Since Signal would be deploying that exploit to millions of devices to combat surveillance tech, I would expect that to at least result in a suit even if they were able to defend themselves successfully. It would be especially interesting to see how Cellebrite’s use by various repressive regimes entered into that: an American court might, for example, be sympathetic to a campaign trying to protect dissidents in China which happens to impact an American police agency using the same tool.


There is still legitimate utility to this behavior defending against non-United States Law Enforcement actors.

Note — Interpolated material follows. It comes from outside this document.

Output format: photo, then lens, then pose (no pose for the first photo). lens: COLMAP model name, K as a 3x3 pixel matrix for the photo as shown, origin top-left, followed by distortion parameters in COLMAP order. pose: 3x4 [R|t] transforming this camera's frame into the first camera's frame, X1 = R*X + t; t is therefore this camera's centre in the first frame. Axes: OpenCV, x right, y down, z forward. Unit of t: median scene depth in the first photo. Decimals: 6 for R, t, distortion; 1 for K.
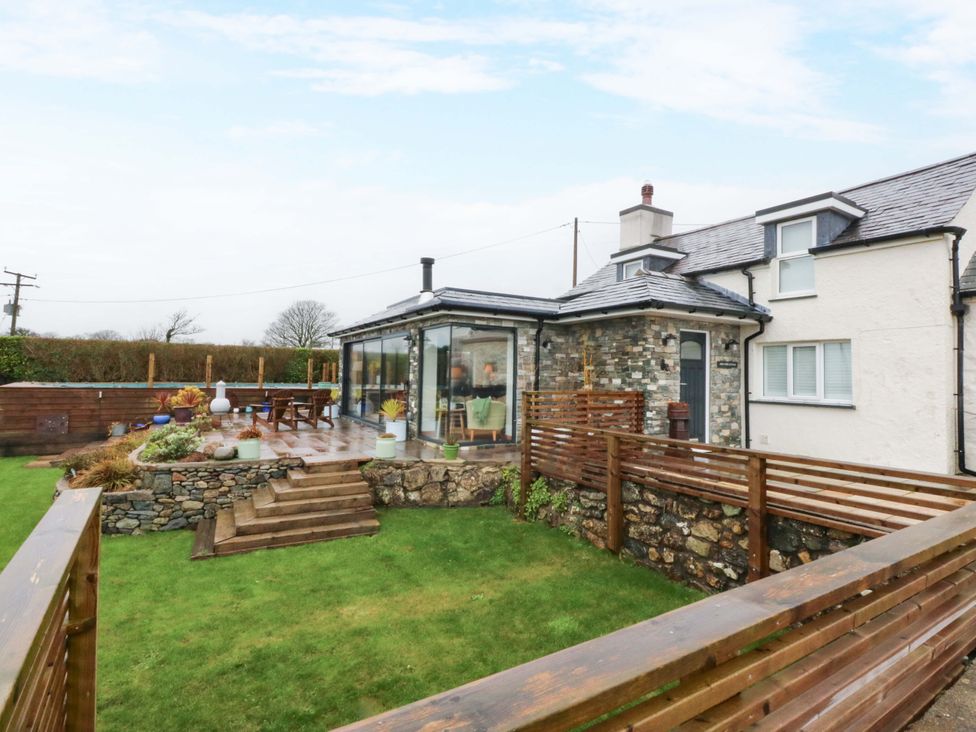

People are looking at Cellebrite wrong due to law enforcement using it. Cellebrite is a set of specialized thieving tools. Those tools can be wielded by anyone. The fact law enforcement has unwisely and blindly integrated it into their toolchain does not mean the device should be given special protection over anything else. All this does is further cement "law enforcememt" as a special privileged class in the United States, to whom Constitutional boundaries (5th Amendment, which at this point, I hold that testimony by electronic device metadata disclosure/compromise should realistically cover when breaking through encryption is involved, and 4th Amendment when Third Party Doctrine is taken into account).


> The fact law enforcement has unwisely and blindly integrated it into their toolchain does not mean the device should be given special protection over anything else.

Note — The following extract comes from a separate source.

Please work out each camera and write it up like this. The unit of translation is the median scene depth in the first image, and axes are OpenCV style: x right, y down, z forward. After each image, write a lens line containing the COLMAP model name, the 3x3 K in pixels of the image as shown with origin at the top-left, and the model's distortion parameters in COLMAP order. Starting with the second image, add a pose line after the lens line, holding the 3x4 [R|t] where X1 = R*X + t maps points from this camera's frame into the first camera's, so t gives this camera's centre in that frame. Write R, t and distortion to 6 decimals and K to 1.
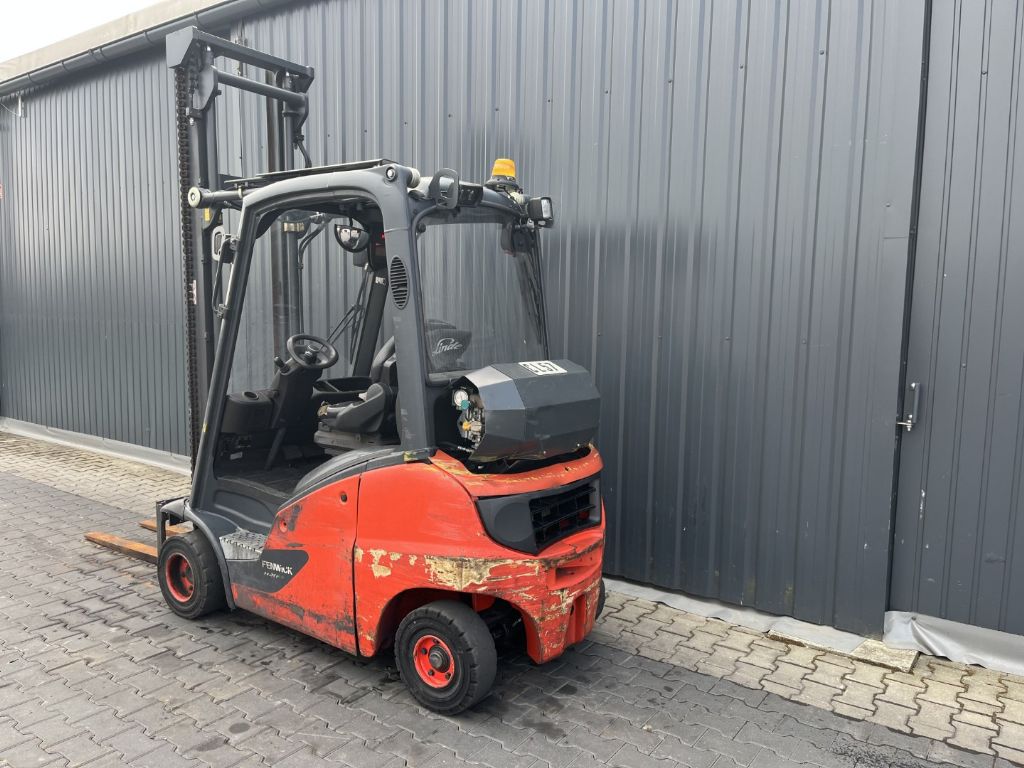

I'm not arguing that it should have whatever “special protection” you have in mind. This is why I mentioned the concept of intent: just as having lock picks or a gun isn't automatically a crime, I think having an exploit for Cellebrite would depend on why you were developing and installing it.

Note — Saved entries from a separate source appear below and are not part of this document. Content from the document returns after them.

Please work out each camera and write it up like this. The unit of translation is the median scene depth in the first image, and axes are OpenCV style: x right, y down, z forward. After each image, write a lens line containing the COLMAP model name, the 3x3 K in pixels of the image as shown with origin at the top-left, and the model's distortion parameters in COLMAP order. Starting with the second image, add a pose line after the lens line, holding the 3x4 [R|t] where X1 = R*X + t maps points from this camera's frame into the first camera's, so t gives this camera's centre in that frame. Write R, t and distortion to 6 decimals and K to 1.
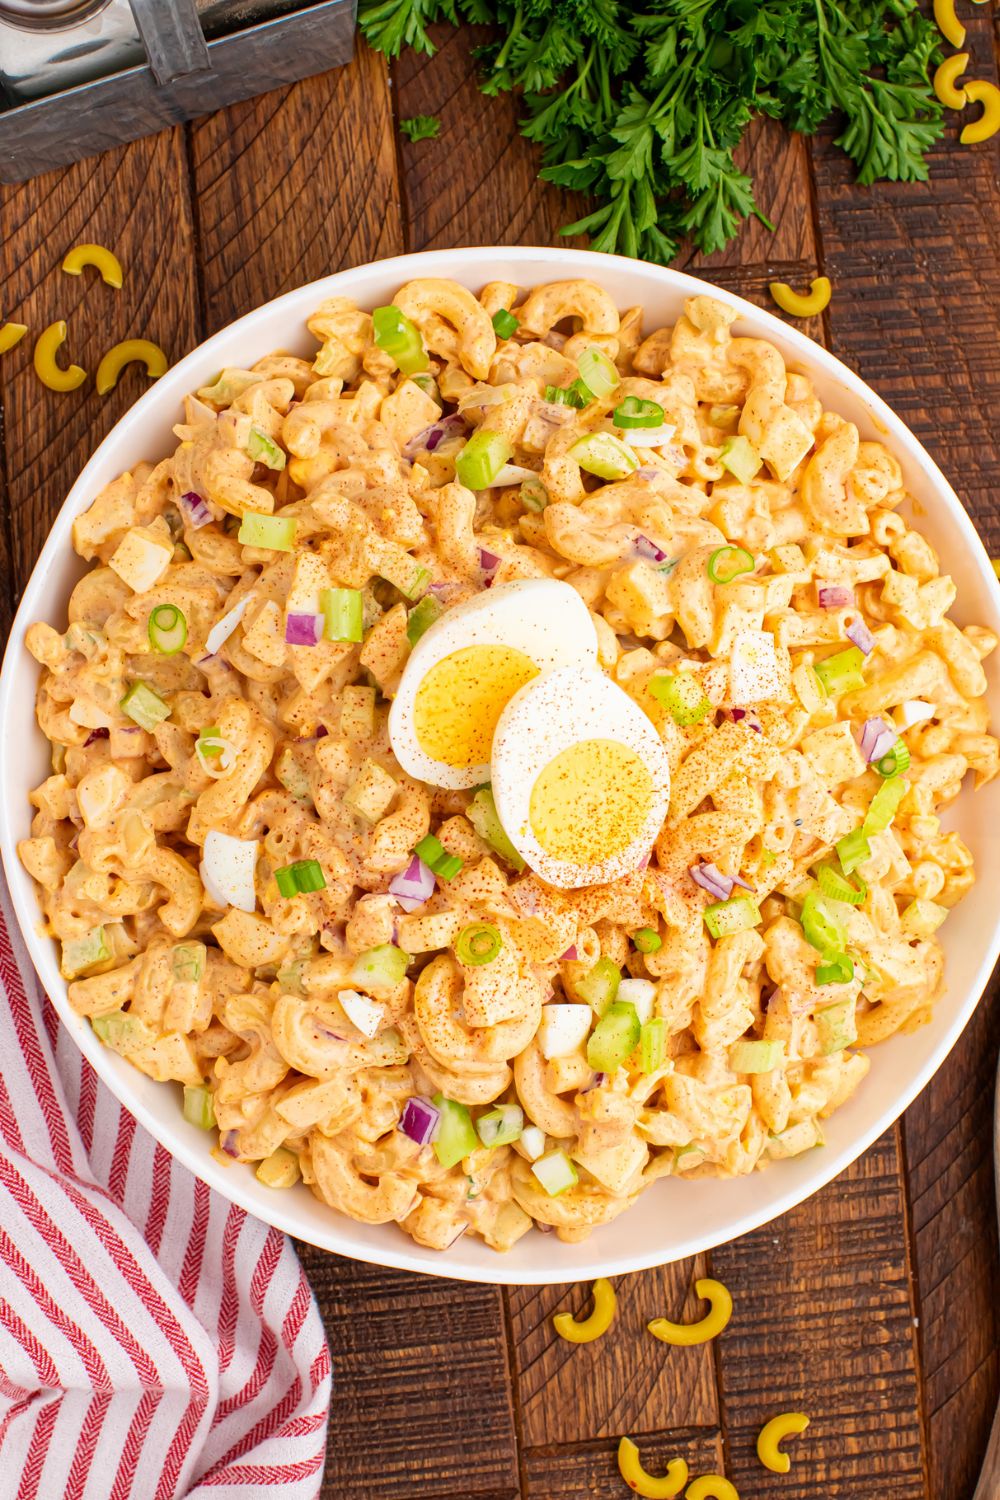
lens RADIAL K [[2705.9, 0, 503.5], [0, 2705.9, 749.4], [0, 0, 1]] dist [-0.205555, 0.000000]
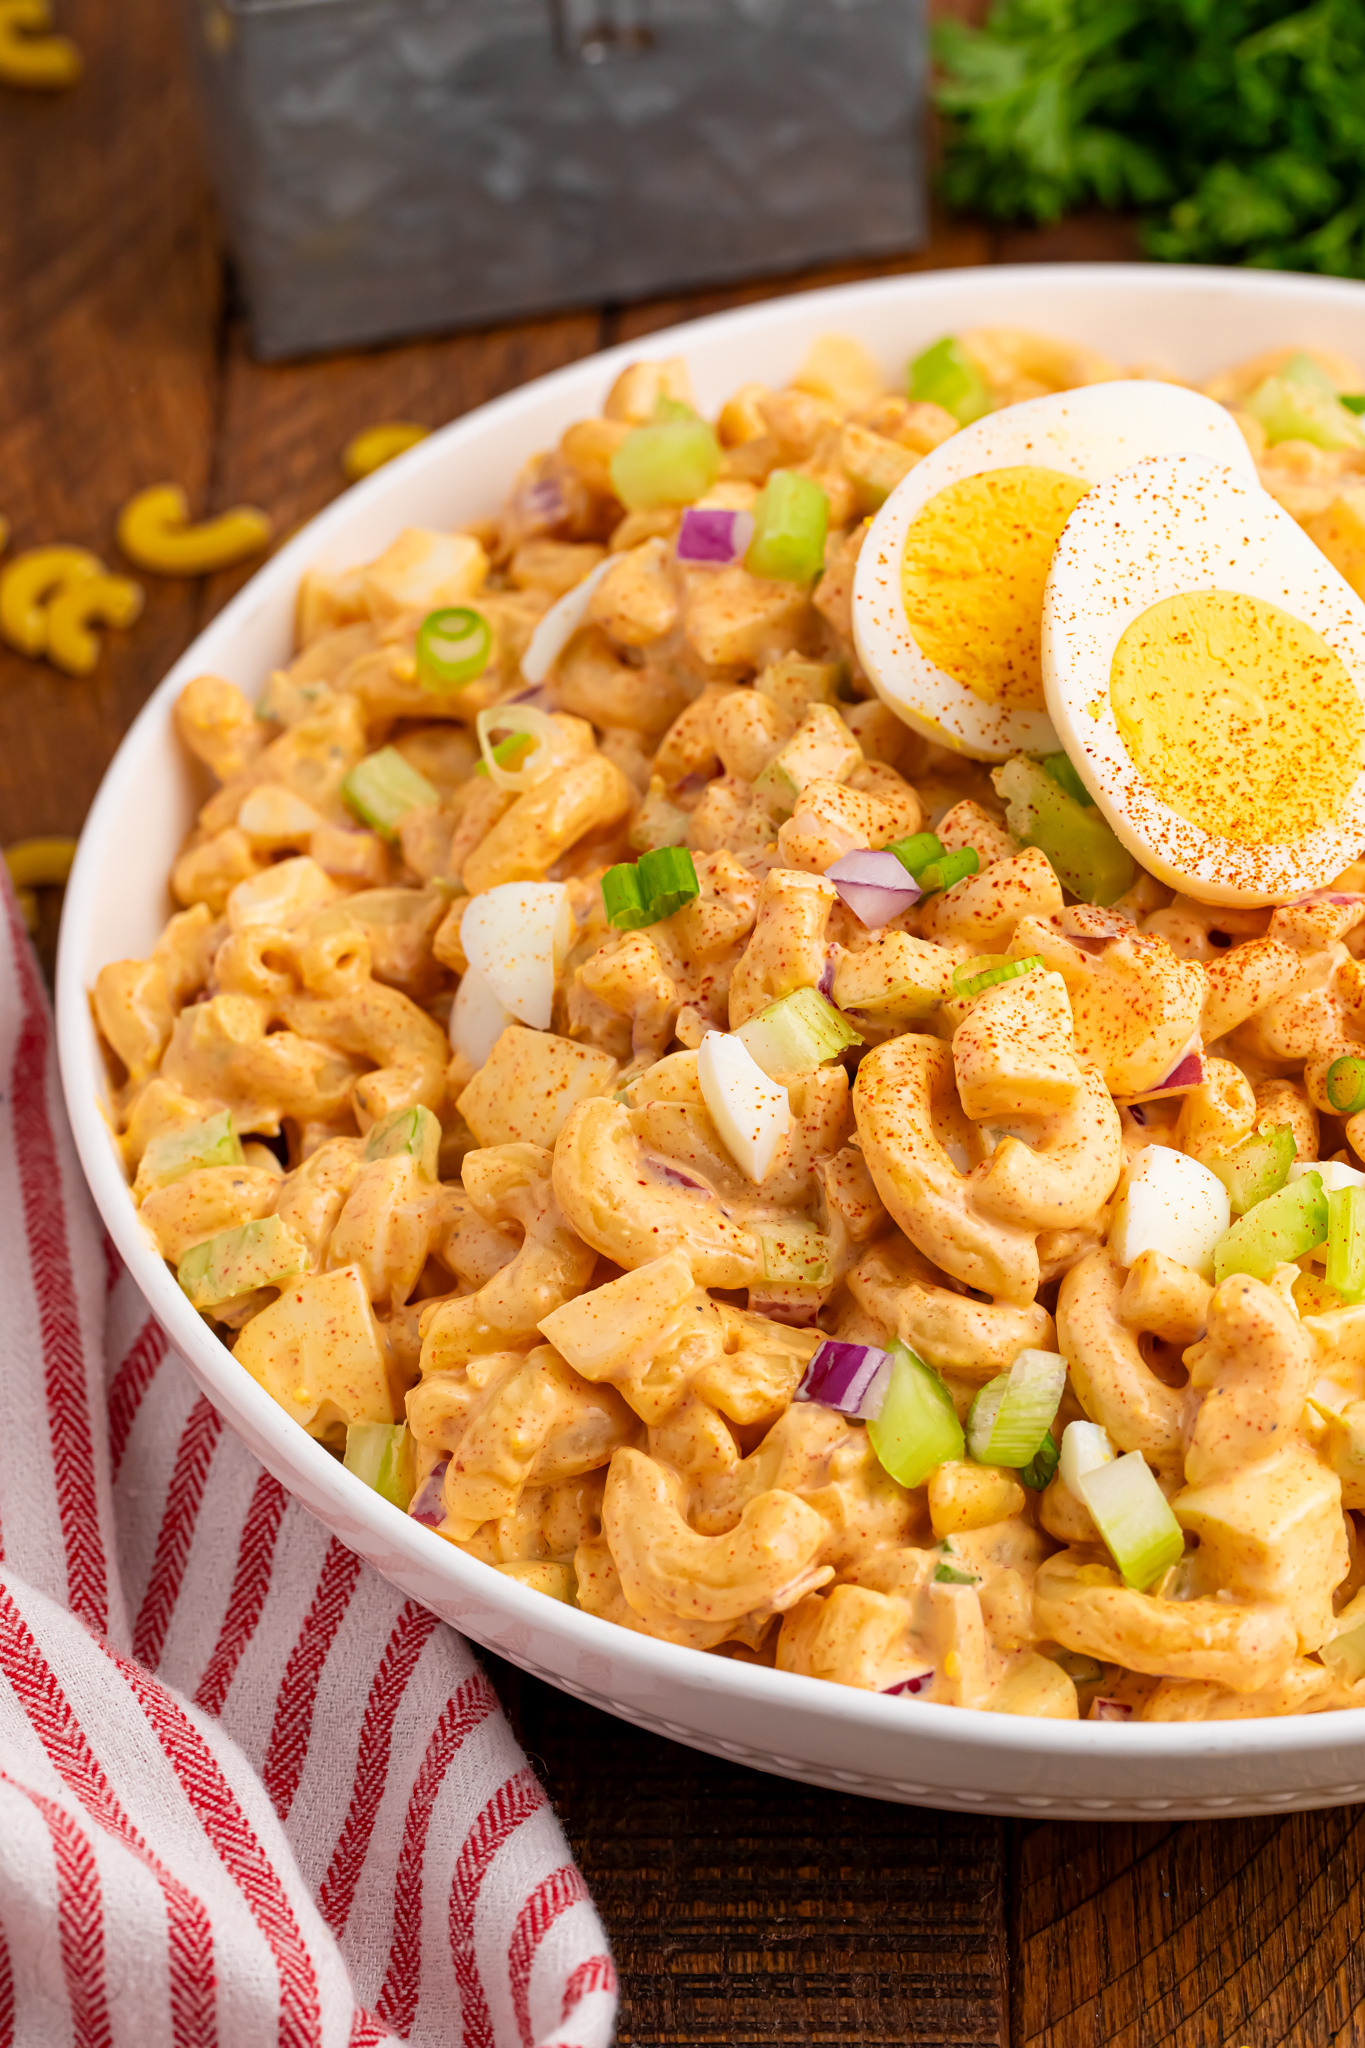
lens RADIAL K [[6793.2, 0, 656.0], [0, 6793.2, 930.9], [0, 0, 1]] dist [-0.004003, 0.000000]
pose [[0.988716, 0.015726, -0.148977, 0.107110], [-0.118299, 0.692085, -0.712056, 0.899521], [0.091907, 0.721645, 0.686135, 0.141133]]
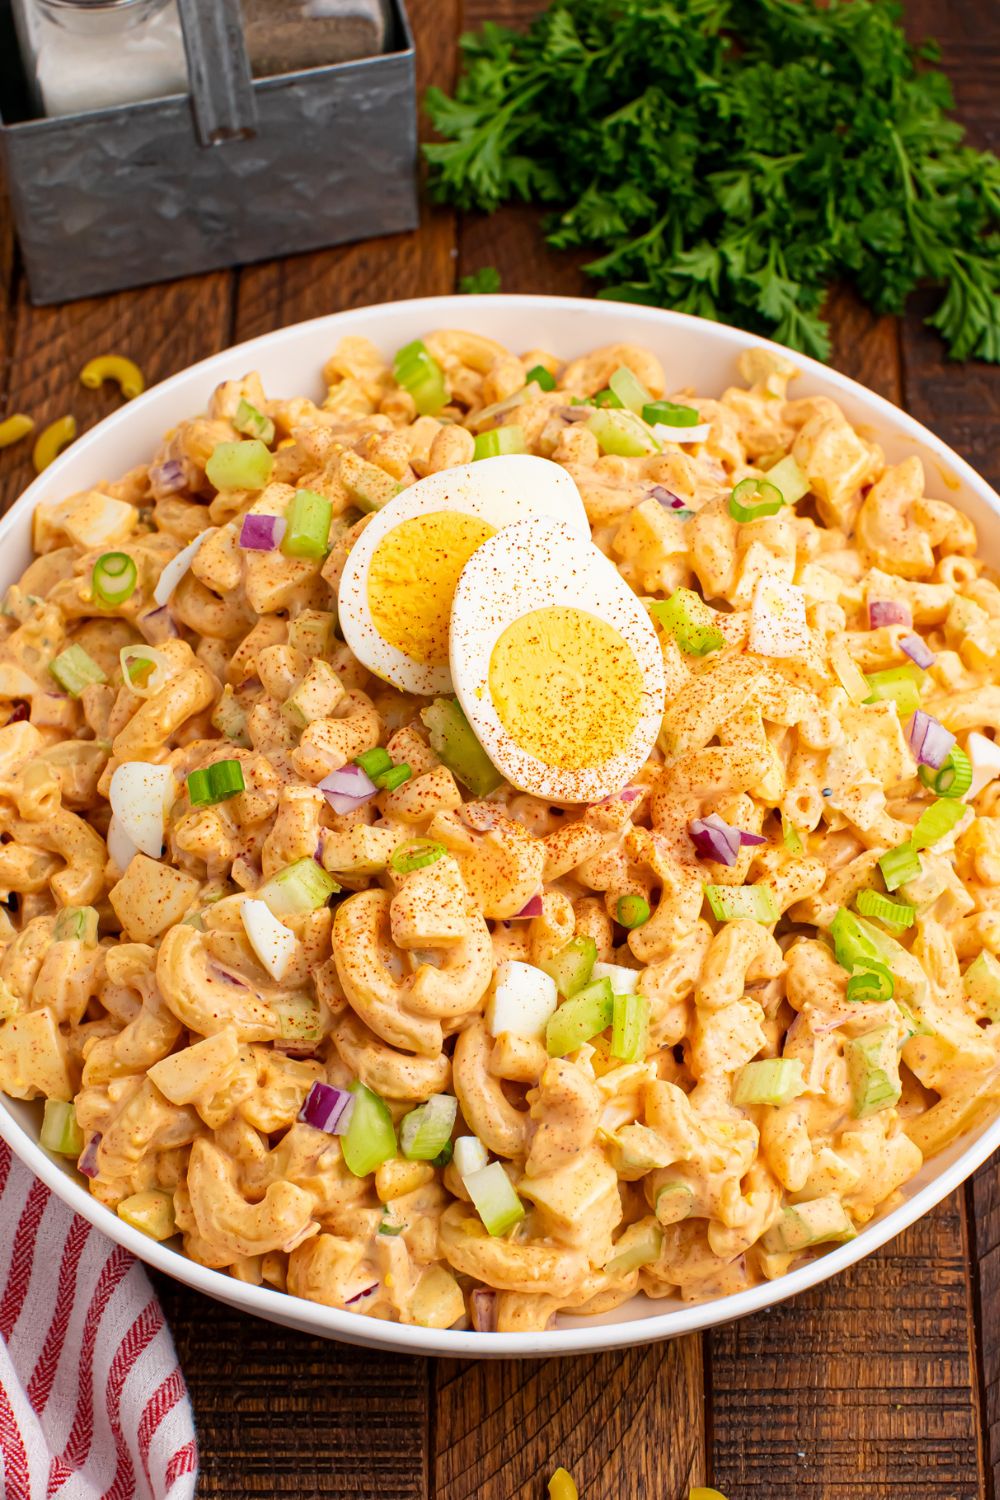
lens RADIAL K [[3096.1, 0, 516.3], [0, 3096.1, 815.7], [0, 0, 1]] dist [-0.229097, 0.000000]
pose [[0.992725, 0.046022, -0.111260, 0.117140], [-0.097700, 0.847956, -0.520985, 0.517514], [0.070367, 0.528065, 0.846284, 0.197206]]
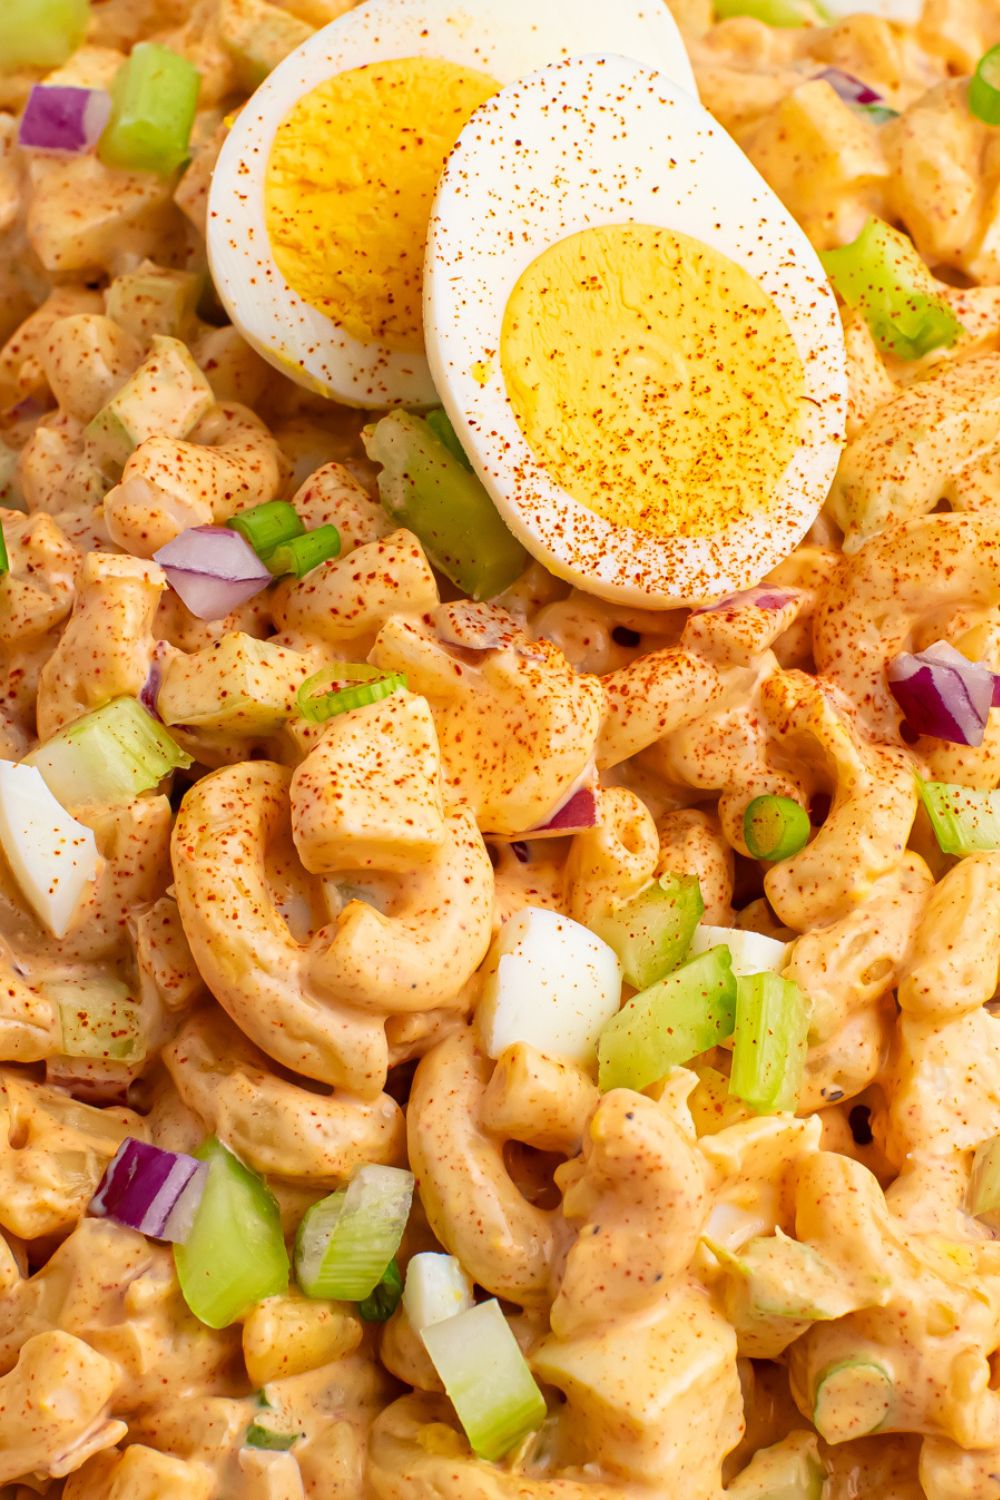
lens RADIAL K [[4935.7, 0, 493.6], [0, 4935.7, 749.4], [0, 0, 1]] dist [-0.235632, 0.000000]
pose [[0.991649, 0.059046, -0.114654, 0.092751], [-0.117820, 0.776319, -0.619231, 0.508246], [0.052445, 0.627569, 0.776793, 0.410325]]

If you were, say, helping dissidents in another country I would expect a judge to be far more supportive of that than if it came up in the context of a criminal investigation with a lawful search warrant. In the latter case, you are aware of but refusing to comply with the legal system and, irregardless of how any of us personally feel about it, that's just not going to end well in most cases.


> I'm not arguing that it should have whatever “special protection” you have in mind. This is why I mentioned the concept of intent: just as having lock picks or a gun isn't automatically a crime, I think having an exploit for Cellebrite would depend on why you were developing and installing it.

In that case, as long as one is not intending to interfere with a search warrant or other legal process, it should be fine for them to deliberately install a Cellebrite hack.


Constitutional boundaries and the 4th amendment applies. They do need a warrant, but with a warrant they are allowed to go through all your electronic records on your devices just as they are allowed to go through all your written records in your drawers and safes and envelopes.

Encryption has no special treatment that would cause 5th amendment to apply. 5th amendment may apply if they ask you to tell something (e.g. a password), but if they can break your encryption without your assistance, then there's no difference if they're decrypting a physical letter or an electronic file, if the evidence (that letter or that file) was lawfully obtained, they can do that.